- Aim of the exercise:
A single number is required: how many lines of the listing below include the word "append".

- The data:
•••
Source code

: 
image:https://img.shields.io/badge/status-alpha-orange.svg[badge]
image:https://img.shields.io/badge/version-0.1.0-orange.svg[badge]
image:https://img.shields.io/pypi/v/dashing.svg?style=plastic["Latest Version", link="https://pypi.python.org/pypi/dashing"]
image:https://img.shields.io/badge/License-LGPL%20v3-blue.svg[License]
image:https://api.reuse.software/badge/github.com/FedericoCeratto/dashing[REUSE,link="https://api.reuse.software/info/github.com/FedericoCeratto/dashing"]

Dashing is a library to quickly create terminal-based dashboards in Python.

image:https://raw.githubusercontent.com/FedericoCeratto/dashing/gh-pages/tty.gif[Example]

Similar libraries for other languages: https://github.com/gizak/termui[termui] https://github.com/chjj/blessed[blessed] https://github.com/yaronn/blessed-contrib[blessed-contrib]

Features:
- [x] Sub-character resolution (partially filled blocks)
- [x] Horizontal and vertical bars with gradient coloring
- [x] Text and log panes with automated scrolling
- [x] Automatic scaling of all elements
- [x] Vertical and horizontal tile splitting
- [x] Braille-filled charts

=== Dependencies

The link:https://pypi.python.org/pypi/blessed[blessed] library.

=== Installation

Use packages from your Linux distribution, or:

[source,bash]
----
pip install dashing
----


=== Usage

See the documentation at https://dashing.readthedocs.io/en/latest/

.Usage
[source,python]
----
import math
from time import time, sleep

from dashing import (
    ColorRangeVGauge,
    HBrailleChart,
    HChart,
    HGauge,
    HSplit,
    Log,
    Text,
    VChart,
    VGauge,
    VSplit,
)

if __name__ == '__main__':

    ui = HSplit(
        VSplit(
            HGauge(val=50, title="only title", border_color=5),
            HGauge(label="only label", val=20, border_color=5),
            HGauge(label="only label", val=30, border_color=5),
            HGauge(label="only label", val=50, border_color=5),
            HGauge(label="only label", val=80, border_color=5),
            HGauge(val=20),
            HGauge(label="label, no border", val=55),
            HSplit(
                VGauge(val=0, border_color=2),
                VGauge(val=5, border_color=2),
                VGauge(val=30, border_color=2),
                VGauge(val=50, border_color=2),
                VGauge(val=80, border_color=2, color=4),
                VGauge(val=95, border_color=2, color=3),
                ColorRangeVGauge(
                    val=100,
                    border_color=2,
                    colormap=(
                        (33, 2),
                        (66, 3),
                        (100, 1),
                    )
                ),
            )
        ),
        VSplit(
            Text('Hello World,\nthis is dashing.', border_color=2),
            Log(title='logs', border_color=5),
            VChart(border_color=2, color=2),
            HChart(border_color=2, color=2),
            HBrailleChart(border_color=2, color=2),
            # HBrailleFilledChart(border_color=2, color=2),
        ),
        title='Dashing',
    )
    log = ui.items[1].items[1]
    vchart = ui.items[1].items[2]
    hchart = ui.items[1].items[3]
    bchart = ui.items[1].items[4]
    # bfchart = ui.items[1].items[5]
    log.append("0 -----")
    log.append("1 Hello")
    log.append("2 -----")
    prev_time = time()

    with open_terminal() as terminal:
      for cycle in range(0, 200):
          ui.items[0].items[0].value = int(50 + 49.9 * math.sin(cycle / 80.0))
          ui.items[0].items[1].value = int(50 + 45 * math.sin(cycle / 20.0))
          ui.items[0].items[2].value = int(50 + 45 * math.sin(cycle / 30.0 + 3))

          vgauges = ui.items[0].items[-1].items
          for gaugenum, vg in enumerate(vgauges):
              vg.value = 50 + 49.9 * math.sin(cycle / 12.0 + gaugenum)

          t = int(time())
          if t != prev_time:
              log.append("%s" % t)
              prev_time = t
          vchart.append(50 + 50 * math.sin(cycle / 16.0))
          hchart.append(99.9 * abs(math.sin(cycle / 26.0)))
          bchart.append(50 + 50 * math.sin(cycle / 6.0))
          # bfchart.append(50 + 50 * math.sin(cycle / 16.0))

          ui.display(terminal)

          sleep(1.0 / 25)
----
•••
- Solution:
8